When Wolf Blitzer asked Carson if he wanted to amend or take back his comparison of Obama’s America to Nazi Germany, he replied, “Absolutely not.” Am I comparing Carson to Nazis? Absolutely not. I’m comparing the compatibility of a scientific education and intellectual ignorance with the compatibility of a humanistic education and moral ignorance.

The simple yet appalling fact is that we have at least some solid evidence that a top scientific education and a distinguished career in medicine does not make a man any less capable of believing untruths to be true and truths to be false.

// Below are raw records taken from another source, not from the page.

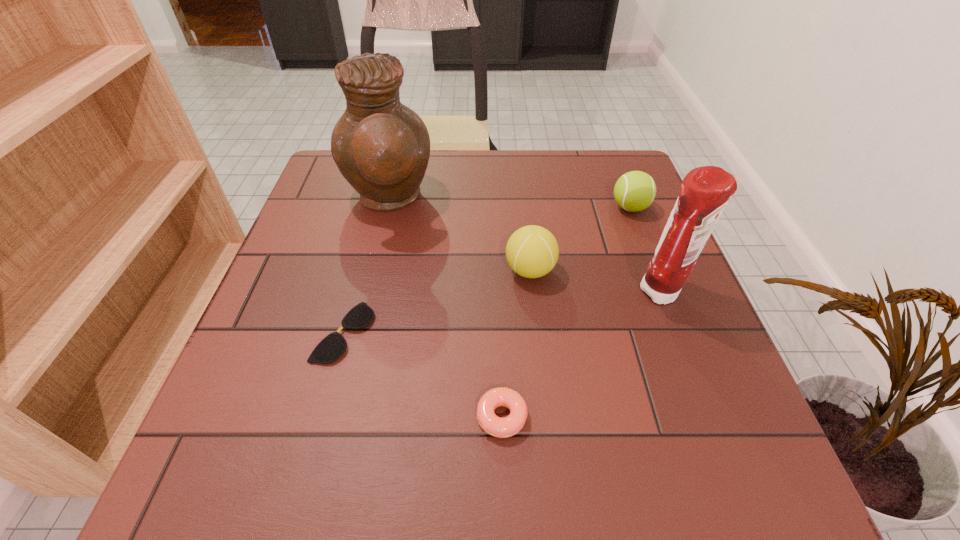
The height and width of the screenshot is (540, 960). What are the coordinates of `the tallest object` in the screenshot? It's located at (381, 147).

Image resolution: width=960 pixels, height=540 pixels. What are the coordinates of `condiment` in the screenshot? It's located at (705, 191).

Image resolution: width=960 pixels, height=540 pixels. Identify the location of the nearer tennis ball. (532, 251).

Identify the location of the right tennis ball. (634, 191).

You are a GUI agent. You are given a task and a screenshot of the screen. Output one action in this format:
    pyautogui.click(x=<x>, y=<y>)
    Task: Click on the nearest object
    This screenshot has width=960, height=540.
    Given the screenshot: What is the action you would take?
    pyautogui.click(x=496, y=426)

Find the location of `doughnut`. doughnut is located at coordinates (496, 426).

This screenshot has width=960, height=540. What are the coordinates of `the shortest object` in the screenshot? It's located at (331, 348).

Locate an element on the screen. vacant space situated 0.280m at the spout of the tallest object is located at coordinates (544, 199).

You are a GUI agent. You are given a task and a screenshot of the screen. Output one action in this format:
    pyautogui.click(x=<x>, y=<y>)
    Task: Click on the free space located 0.290m on the back of the condiment
    This screenshot has height=540, width=960.
    Given the screenshot: What is the action you would take?
    pyautogui.click(x=624, y=194)

Locate an element on the screen. The height and width of the screenshot is (540, 960). vacant space situated on the back of the left tennis ball is located at coordinates (526, 238).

I don’t know how I’d react if a shooter opened fire in my classroom.  Maybe I’d risk my safety to protect others. Maybe I’d be too petrified do anything. But I do know the feeling that would devastate me if someone I loved became “a body with bullet holes”; it would not be the feeling that the Second Amendment is in jeopardy. It is at least conceivable that the clinical detachment required by a doctor to deal with the deaths in this room makes the deaths in the next room less urgent, less real.

I know plenty of physicians of whom that is not true. But when Ben Carson blames a mass murderer’s victims for failing to foil him, I know of at least one man of science whose capacity for moral response has been absorbed by fictions.